Schema Lock Contention in Production
@Configuration
@Profile("production")
public class FlywayProductionConfig {
@Bean
public FlywayConfigurationCustomizer flywayCustomizer() {
return configuration -> configuration
.lockRetryCount(50) // Retry lock acquisition
.baselineOnMigrate(false) // Never auto-baseline in prod
.outOfOrder(false) // Strict ordering
.validateOnMigrate(true); // Always validate checksums
}
}
Avoiding DDL Lock Timeouts
-- PostgreSQL: Set lock timeout to avoid blocking other queries
SET lock_timeout = '5s';
-- Add index concurrently (doesn't lock table, but can't run inside a transaction)
-- Flyway: disable transaction for this migration
-- flyway:executeInTransaction=false
CREATE INDEX CONCURRENTLY idx_orders_created_at ON orders(created_at);
# Liquibase: disable transaction for concurrent index creation
- changeSet:
id: add-index-concurrently
author: vkaruturi
runInTransaction: false
changes:
- sql:
sql: CREATE INDEX CONCURRENTLY idx_orders_created_at ON orders(created_at);
🎯 Interview Questions
1. Why should you never edit a migration that has already been applied?
Migration tools store a checksum of each applied migration file. If you edit the file, the checksum changes and validation fails on next startup, halting the application. Applied migrations are treated as immutable history. If you need to correct something, write a new migration. This ensures all environments (dev, staging, prod) can reproduce the exact same schema state from scratch.

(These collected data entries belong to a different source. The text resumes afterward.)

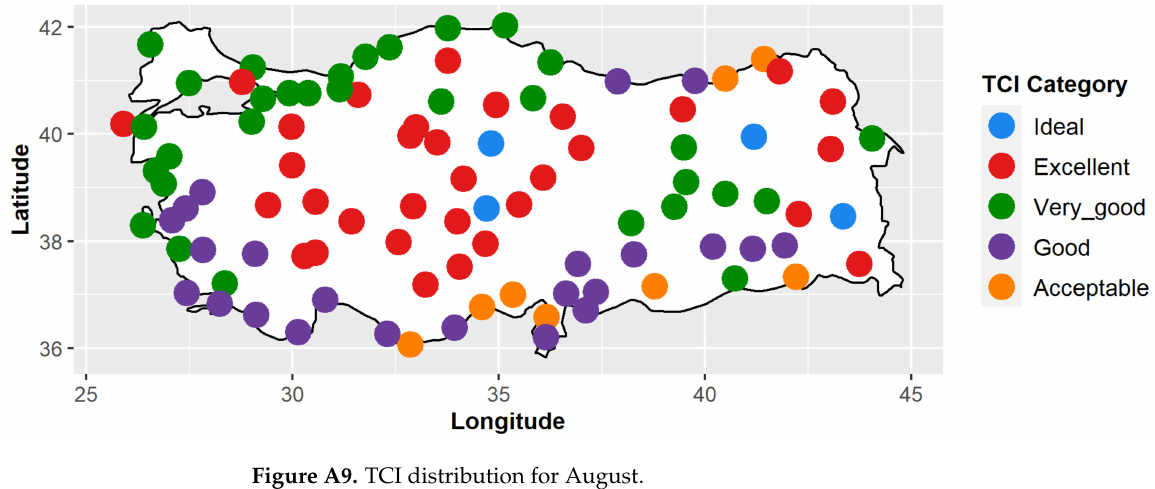
Figure A9. TCI distribution for August.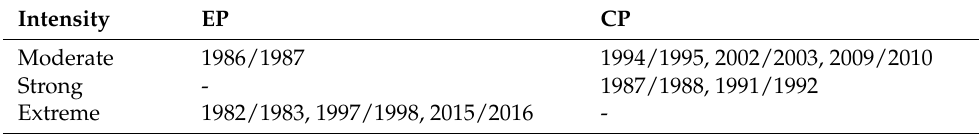
Table 1. From 1978 to 2017, the intensity of EN events ranged from moderate to very strong. Intensity EP CP Moderate 1986/1987 1994/1995, 2002/2003, 2009/2010 Strong - 1987/1988, 1991/1992 Extreme 1982/1983, 1997/1998, 2015/2016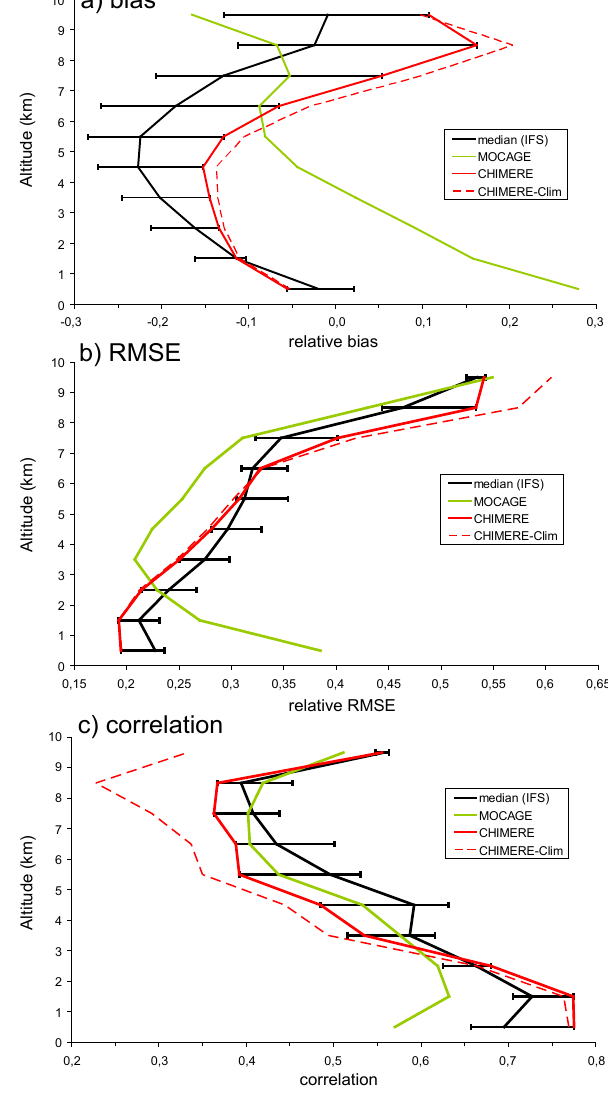
Fig. 3. Vertical profiles (y-axis inkm) of normalized (with respect to measurements) (a) relative bias (Model minus Observations), (b) relative RMSE and (c) Pearseon’s correlation coefficients. Values are averaged over 1km vertical layers using all 395 available pro- files of ozone. Black curves indicate the medians of the five models using IFS-MOZART at their boundaries (i.e. BOLCHEM, CAMX, CHIMERE, EURAD) and IFS-MOZART itself. Each value is also associated with the minimum and maximum value of the ensem- ble (bars). Results for MOCAGE (green), CHIMERE-IFS (full red) and CHIMERE Clim (dashed red) (i.e. CHIMERE using a monthly climatology derived from IFS-MOZART as BC) are also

2. How do you perform a zero-downtime column rename in production?
Use the expand-and-contract pattern: (1) Add the new column alongside the old one. (2) Deploy application code that writes to both columns and reads from the new one. (3) Backfill existing rows. (4) Once all services use the new column, drop the old one in a separate deployment. This avoids breaking running application instances that still reference the old column name.
3. How do Flyway and Liquibase prevent concurrent migration execution in a multi-instance deployment?
Both tools use a database-level advisory lock or a lock row in their history table. When a pod starts and attempts to migrate, it first acquires this lock. Other pods wait (or skip if already up-to-date). If a pod crashes while holding the lock, you need to manually run flyway repair or liquibase releaseLocks to clear the stale lock before migrations can proceed.
4. When would you choose Liquibase over Flyway?
Choose Liquibase when: (1) You need database-agnostic changesets that generate correct DDL for multiple database vendors (e.g., PostgreSQL in prod, H2 in tests). (2) You need built-in rollback support without a paid license. (3) You need preconditions to conditionally apply changes. (4) You want to generate changelogs by diffing a reference database against a target. Flyway is preferable when your team is comfortable with raw SQL and wants a simpler, convention-based approach.
5. How do you handle a large data migration (millions of rows) without locking the table or causing downtime?
Process updates in batches (e.g., 5,000 rows at a time) with pauses between batches. Use a Java-based Flyway migration or a Liquibase custom change class. Each batch commits independently so other transactions can interleave. Optionally use database-specific tools like pg_repack or MySQL's pt-online-schema-change. Monitor lock wait times and replication lag during execution.
6. What happens if a migration fails halfway through on a database that doesn't support transactional DDL (like MySQL)?
The migration leaves the schema in a partially applied state — some statements executed successfully, others did not. The migration is marked as failed in the history table. You must manually fix the schema to a consistent state, then run flyway repair (which removes the failed entry from the history table) before re-attempting. This is why it's critical to keep migrations small and atomic, and to test them thoroughly before applying to production.